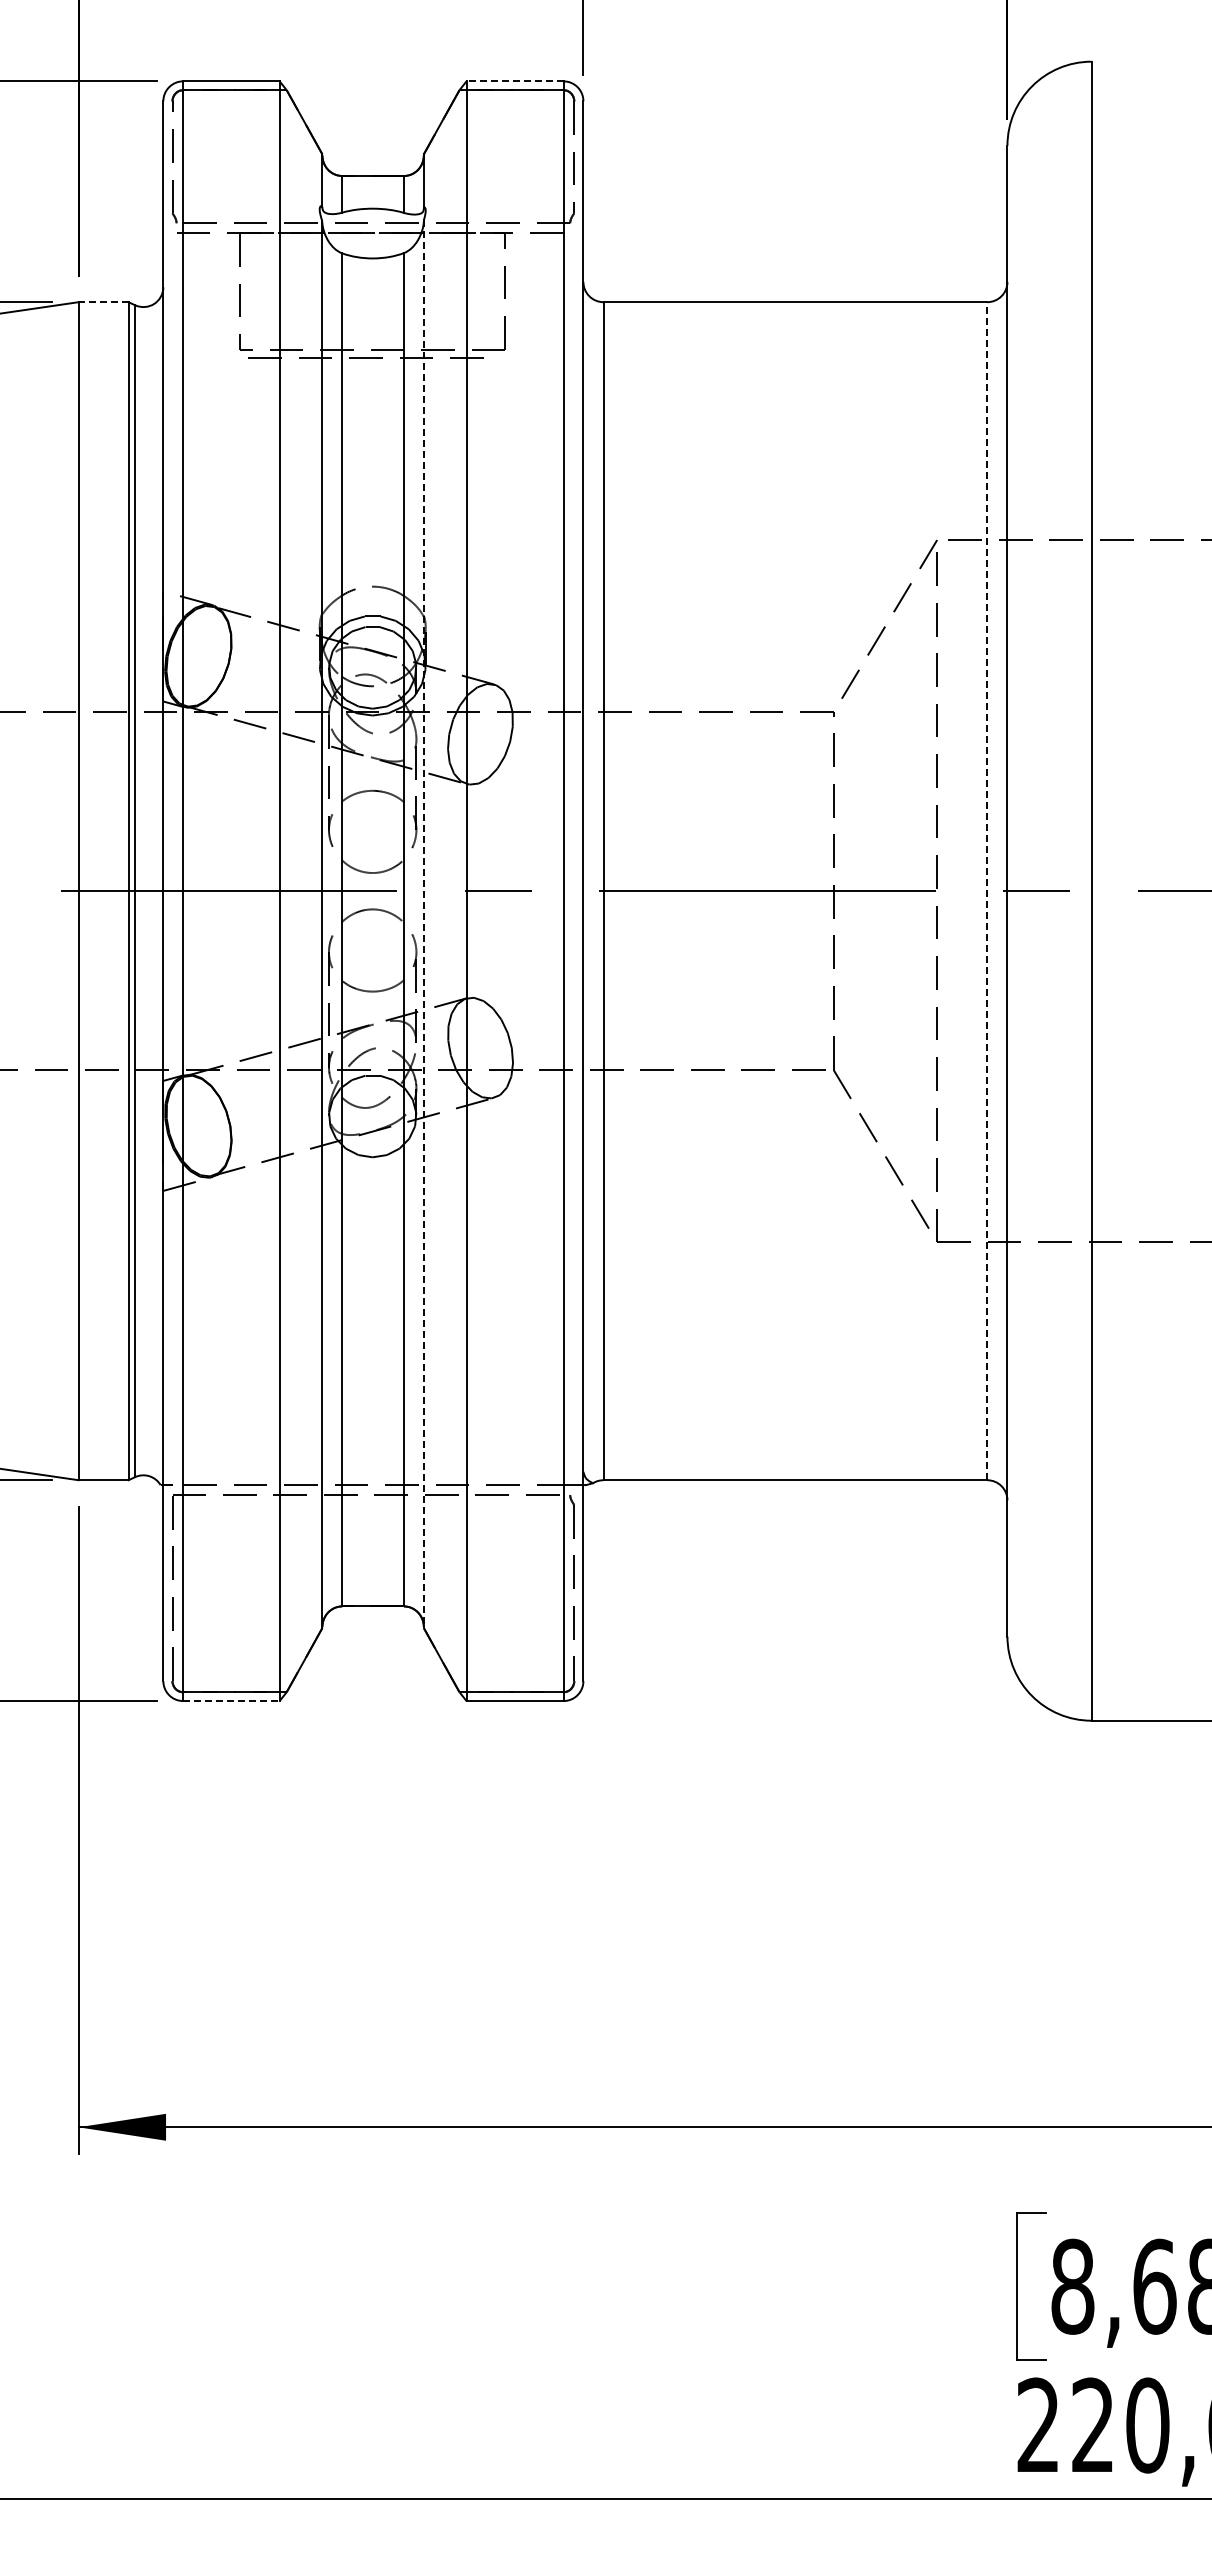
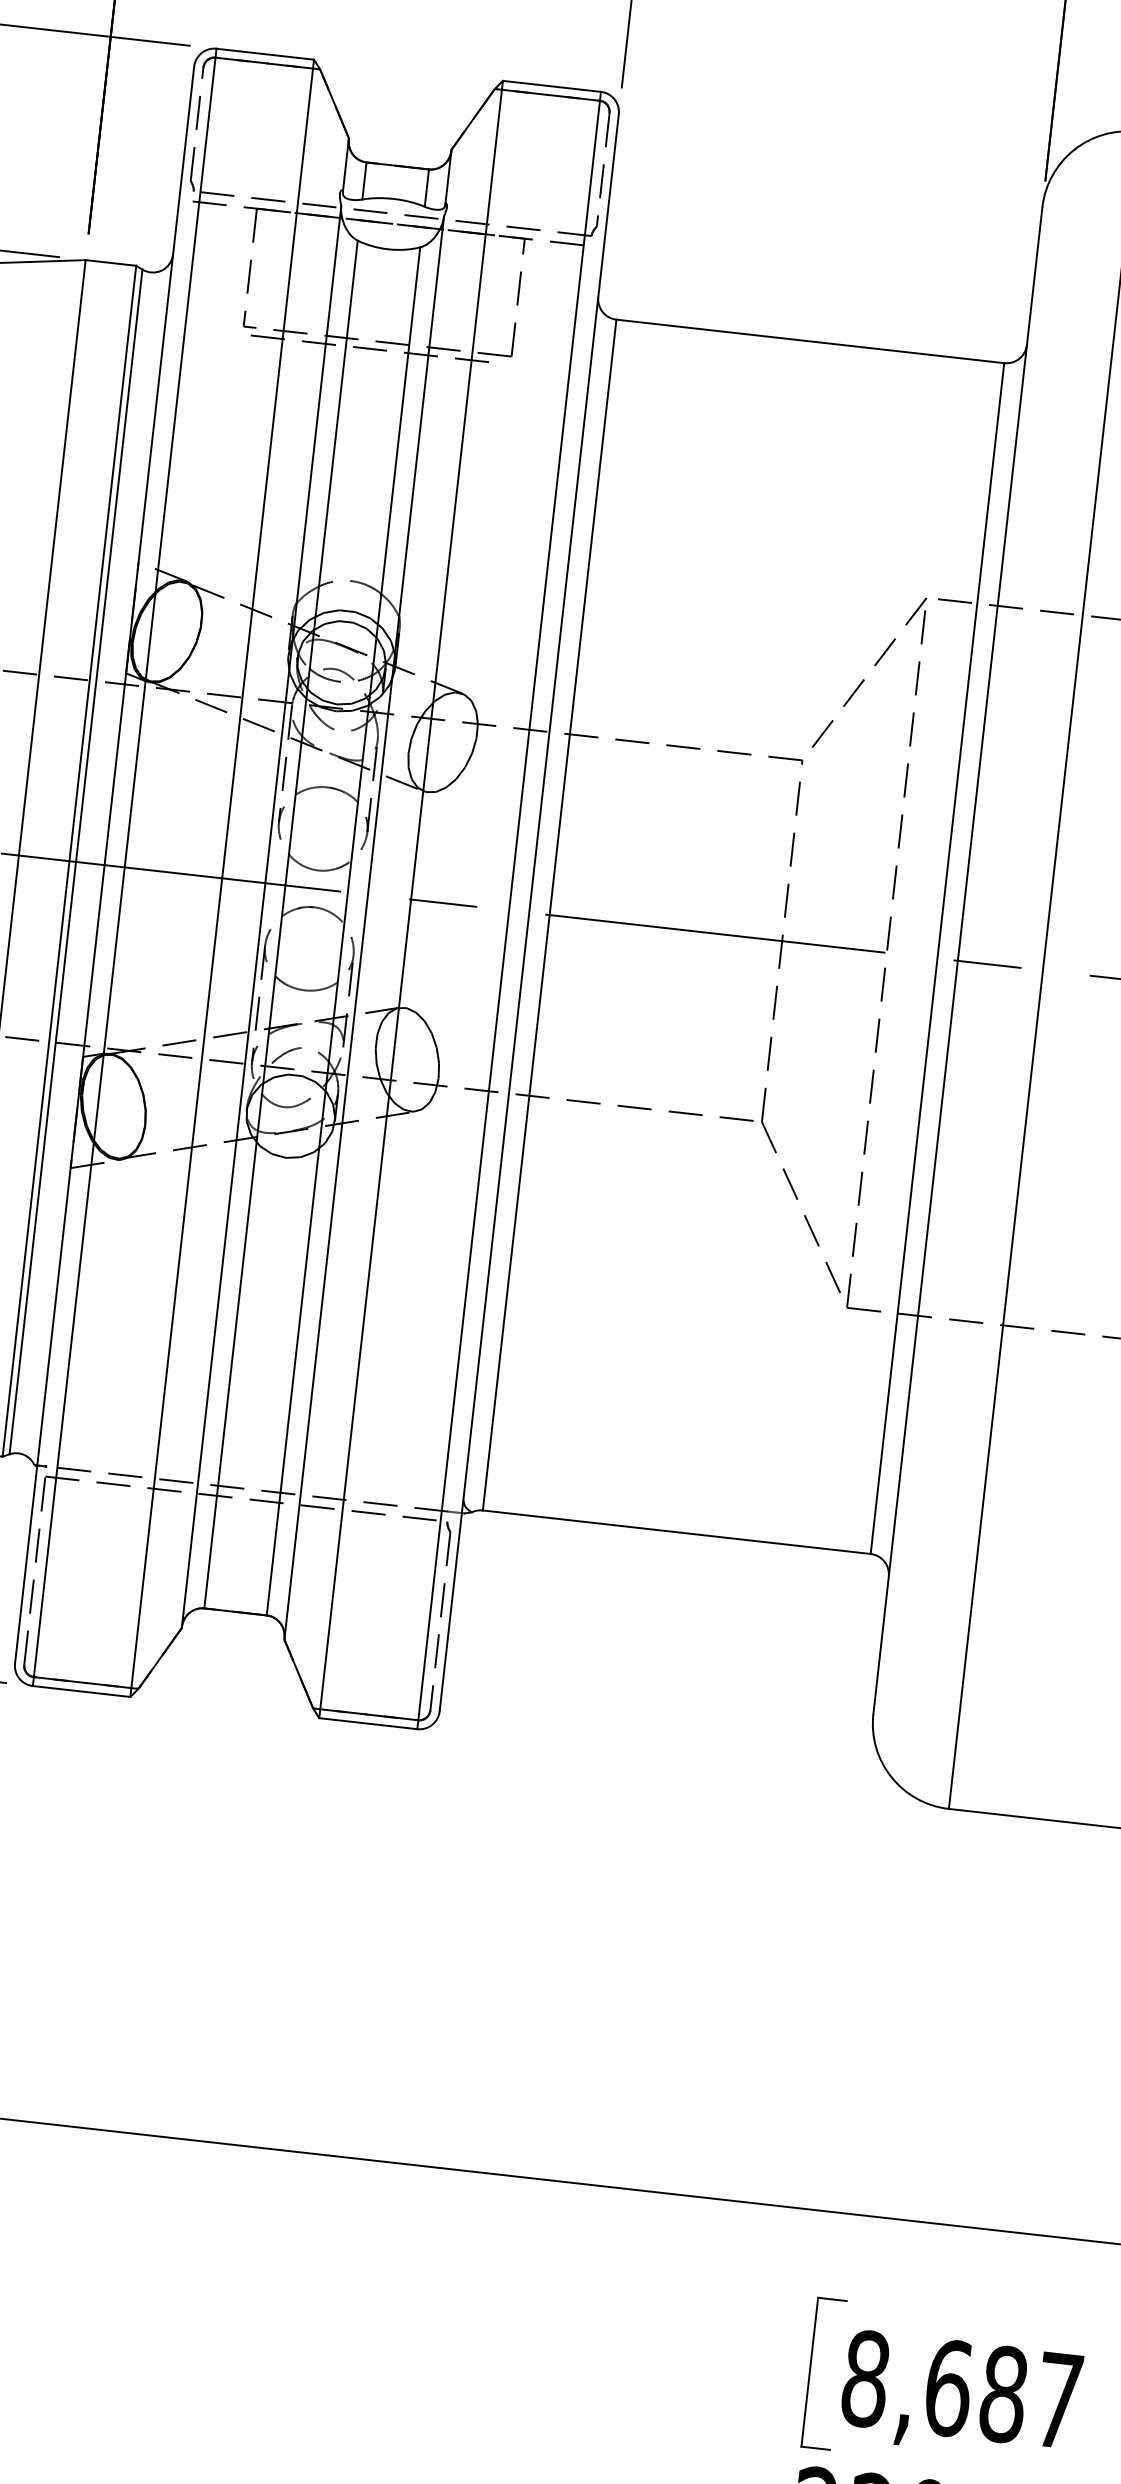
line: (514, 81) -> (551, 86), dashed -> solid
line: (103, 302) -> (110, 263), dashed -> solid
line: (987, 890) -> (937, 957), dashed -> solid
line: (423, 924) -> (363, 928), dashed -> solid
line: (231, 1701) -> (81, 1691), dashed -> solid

---

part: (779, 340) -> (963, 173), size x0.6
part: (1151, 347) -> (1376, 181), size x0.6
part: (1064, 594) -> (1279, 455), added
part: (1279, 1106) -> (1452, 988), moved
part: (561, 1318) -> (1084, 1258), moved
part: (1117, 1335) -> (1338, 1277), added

--

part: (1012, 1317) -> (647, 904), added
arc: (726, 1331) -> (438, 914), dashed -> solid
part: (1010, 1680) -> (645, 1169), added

Description of the task:
Reprint exactly the lines above that start at the one with "line: (987, 890)" and end at the one with "line: (231, 1701)", keeping both and adding none.

Finished task:
line: (987, 890) -> (937, 957), dashed -> solid
line: (423, 924) -> (363, 928), dashed -> solid
line: (231, 1701) -> (81, 1691), dashed -> solid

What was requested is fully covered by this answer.